§ TASK ITEM:
Retype every line from the start of the data down to and including the line with "X110490000Y-77343000D02*". Skip the pictures.

§ PROVIDED MATERIAL:
******************************
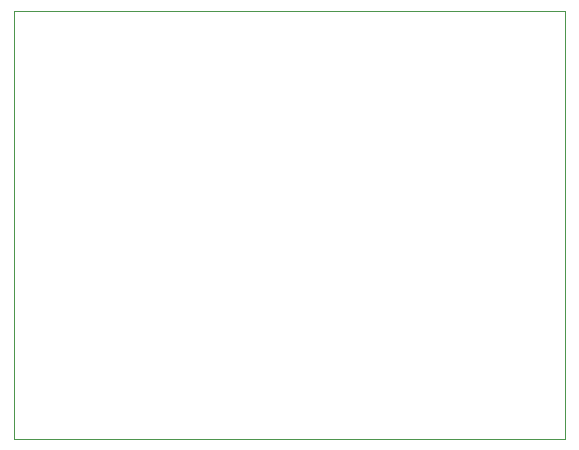
<source format=gbr>
%TF.GenerationSoftware,KiCad,Pcbnew,6.0.10-86aedd382b~118~ubuntu20.04.1*%
%TF.CreationDate,2024-03-04T22:47:07-05:00*%
%TF.ProjectId,cold-start-power-supply,636f6c64-2d73-4746-9172-742d706f7765,rev?*%
%TF.SameCoordinates,Original*%
%TF.FileFunction,Profile,NP*%
%FSLAX46Y46*%
G04 Gerber Fmt 4.6, Leading zero omitted, Abs format (unit mm)*
G04 Created by KiCad (PCBNEW 6.0.10-86aedd382b~118~ubuntu20.04.1) date 2024-03-04 22:47:07*
%MOMM*%
%LPD*%
G01*
G04 APERTURE LIST*
%TA.AperFunction,Profile*%
%ADD10C,0.100000*%
%TD*%
G04 APERTURE END LIST*
D10*
X110490000Y-77343000D02*
X157099000Y-77343000D01*
X157099000Y-77343000D02*
X157099000Y-113538000D01*
X157099000Y-113538000D02*
X110490000Y-113538000D01*
X110490000Y-113538000D02*
X110490000Y-77343000D01*
M02*

</source>
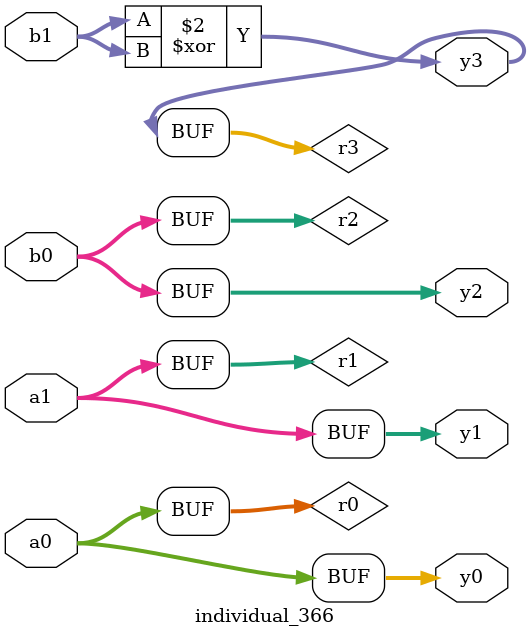
<source format=sv>
module individual_366(input logic [15:0] a1, input logic [15:0] a0, input logic [15:0] b1, input logic [15:0] b0, output logic [15:0] y3, output logic [15:0] y2, output logic [15:0] y1, output logic [15:0] y0);
logic [15:0] r0, r1, r2, r3; 
 always@(*) begin 
	 r0 = a0; r1 = a1; r2 = b0; r3 = b1; 
 	 r3  ^=  b1 ;
 	 y3 = r3; y2 = r2; y1 = r1; y0 = r0; 
end
endmodule
</source>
******************************
§ FINAL ANSWER:
<source format=gbr>
%TF.GenerationSoftware,KiCad,Pcbnew,6.0.10-86aedd382b~118~ubuntu20.04.1*%
%TF.CreationDate,2024-03-04T22:47:07-05:00*%
%TF.ProjectId,cold-start-power-supply,636f6c64-2d73-4746-9172-742d706f7765,rev?*%
%TF.SameCoordinates,Original*%
%TF.FileFunction,Profile,NP*%
%FSLAX46Y46*%
G04 Gerber Fmt 4.6, Leading zero omitted, Abs format (unit mm)*
G04 Created by KiCad (PCBNEW 6.0.10-86aedd382b~118~ubuntu20.04.1) date 2024-03-04 22:47:07*
%MOMM*%
%LPD*%
G01*
G04 APERTURE LIST*
%TA.AperFunction,Profile*%
%ADD10C,0.100000*%
%TD*%
G04 APERTURE END LIST*
D10*
X110490000Y-77343000D02*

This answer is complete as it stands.